── Extracted text ──

9

I have a regex expression that I tested on http://gskinner.com/RegExr/ and it worked, but when I used it in my C# application it failed.

My regex expression: (?<!\d)\d{6}\K\d+(?=\d{4}(?!\d)) Text: 4000751111115425 Result: 111111

What is wrong with my regex expression?

RooiWillie
  • 2,198
  • 1
  • 30
  • 36
XandrUu
  • 1,169
  • 4
  • 26
  • 46
  • 3
    .NET's regular expression engine doesn't support `\K`. I believe the closest you can get is `(?<!\d)\d{6}(\d+)(?=\d{4}(?!\d))` and then look at `match.Groups[1].Value` rather than `match.Value`. (N.B. this would be an answer if a ♦ hadn't one-shot closed this question.) – Rawling Jan 07 '13 at 17:18
  • 3
    However I think you're overcomplicating things. `(?<=\d{6})\d+(?=\d{4})` should work as well because the `+` is greedy. – Rawling Jan 07 '13 at 20:33
  • \K is not supported by the .NET regex implementation: http://stackoverflow.com/q/13542950/736079 and this can indeed be solved by a look behind or by using a Capturing group. or – jessehouwing Jan 07 '13 at 20:58
  • 1
    @Rawling It appears you can post your answer as an answer now. – mickmackusa Nov 21 '17 at 02:30

2 Answers2

8

This issue you are having is that .NET regular expressions do not support \K, "discard what has been matched so far".

I believe your regex translates as "match any string of more than ten \d digits, to as many digits as possible, and discard the first 6 and the last 4".

I believe that the .NET-compliant regex

(?<=\d{6})\d+(?=\d{4})

achieves the same thing. Note that the negative lookahead/behind for no-more-\ds is not necessary as the \d+ is greedy - the engine already will try to match as many digits as possible.

───
── Given entries ──

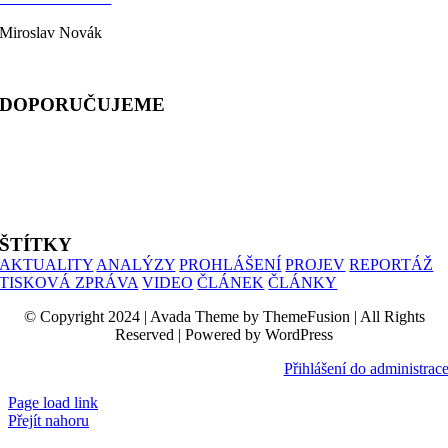
Miroslav Novák
telefon: 603 333 244
DOPORUČUJEME
ALIANCE PRO RODINU
PROHLÁŠENÍ UČITELŮ
SIMONIK
ŠTÍTKY
AKTUALITY
ANALÝZY
PROHLÁŠENÍ
PROJEV
REPORTÁŽ
TISKOVÁ ZPRÁVA
VIDEO
ČLÁNEK
ČLÁNKY
© Copyright 2024 | Avada Theme by ThemeFusion | All Rights
Reserved | Powered by WordPress
Přihlášení do administrac
Page load link
Přejít nahoru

───

Activity list:
(A) Restate the entire forum thread about the regex that fails in C#, word for word.
(B) Rename "TISKOVÁ ZPRÁVA" as "TISKOVÉ ZPRÁVY" throughout the records, and return their text with nothing else changed and the pictures left out.

Responses by task:
(A)
9

I have a regex expression that I tested on http://gskinner.com/RegExr/ and it worked, but when I used it in my C# application it failed.

My regex expression: (?<!\d)\d{6}\K\d+(?=\d{4}(?!\d)) Text: 4000751111115425 Result: 111111

What is wrong with my regex expression?

RooiWillie
  • 2,198
  • 1
  • 30
  • 36
XandrUu
  • 1,169
  • 4
  • 26
  • 46
  • 3
    .NET's regular expression engine doesn't support `\K`. I believe the closest you can get is `(?<!\d)\d{6}(\d+)(?=\d{4}(?!\d))` and then look at `match.Groups[1].Value` rather than `match.Value`. (N.B. this would be an answer if a ♦ hadn't one-shot closed this question.) – Rawling Jan 07 '13 at 17:18
  • 3
    However I think you're overcomplicating things. `(?<=\d{6})\d+(?=\d{4})` should work as well because the `+` is greedy. – Rawling Jan 07 '13 at 20:33
  • \K is not supported by the .NET regex implementation: http://stackoverflow.com/q/13542950/736079 and this can indeed be solved by a look behind or by using a Capturing group. or – jessehouwing Jan 07 '13 at 20:58
  • 1
    @Rawling It appears you can post your answer as an answer now. – mickmackusa Nov 21 '17 at 02:30

2 Answers2

8

This issue you are having is that .NET regular expressions do not support \K, "discard what has been matched so far".

I believe your regex translates as "match any string of more than ten \d digits, to as many digits as possible, and discard the first 6 and the last 4".

I believe that the .NET-compliant regex

(?<=\d{6})\d+(?=\d{4})

achieves the same thing. Note that the negative lookahead/behind for no-more-\ds is not necessary as the \d+ is greedy - the engine already will try to match as many digits as possible.

(B)
Miroslav Novák
telefon: 603 333 244
DOPORUČUJEME
ALIANCE PRO RODINU
PROHLÁŠENÍ UČITELŮ
SIMONIK
ŠTÍTKY
AKTUALITY
ANALÝZY
PROHLÁŠENÍ
PROJEV
REPORTÁŽ
TISKOVÉ ZPRÁVY
VIDEO
ČLÁNEK
ČLÁNKY
© Copyright 2024 | Avada Theme by ThemeFusion | All Rights
Reserved | Powered by WordPress
Přihlášení do administrac
Page load link
Přejít nahoru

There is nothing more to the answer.